DATA PROVIDED Start Marker

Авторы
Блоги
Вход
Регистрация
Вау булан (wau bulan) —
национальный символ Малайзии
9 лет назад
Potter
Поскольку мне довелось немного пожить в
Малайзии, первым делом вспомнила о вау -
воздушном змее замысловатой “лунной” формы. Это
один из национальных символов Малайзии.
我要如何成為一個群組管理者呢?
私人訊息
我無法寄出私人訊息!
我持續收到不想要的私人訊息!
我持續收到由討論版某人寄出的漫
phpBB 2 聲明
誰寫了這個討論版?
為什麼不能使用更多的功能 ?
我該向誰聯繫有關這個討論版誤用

DATA PROVIDED End Marker

The full set of records, transcribed exactly, is the answer.

WRITTEN ANSWER:
Авторы
Блоги
Вход
Регистрация
Вау булан (wau bulan) —
национальный символ Малайзии
9 лет назад
Potter
Поскольку мне довелось немного пожить в
Малайзии, первым делом вспомнила о вау -
воздушном змее замысловатой “лунной” формы. Это
один из национальных символов Малайзии.
我要如何成為一個群組管理者呢?
私人訊息
我無法寄出私人訊息!
我持續收到不想要的私人訊息!
我持續收到由討論版某人寄出的漫
phpBB 2 聲明
誰寫了這個討論版?
為什麼不能使用更多的功能 ?
我該向誰聯繫有關這個討論版誤用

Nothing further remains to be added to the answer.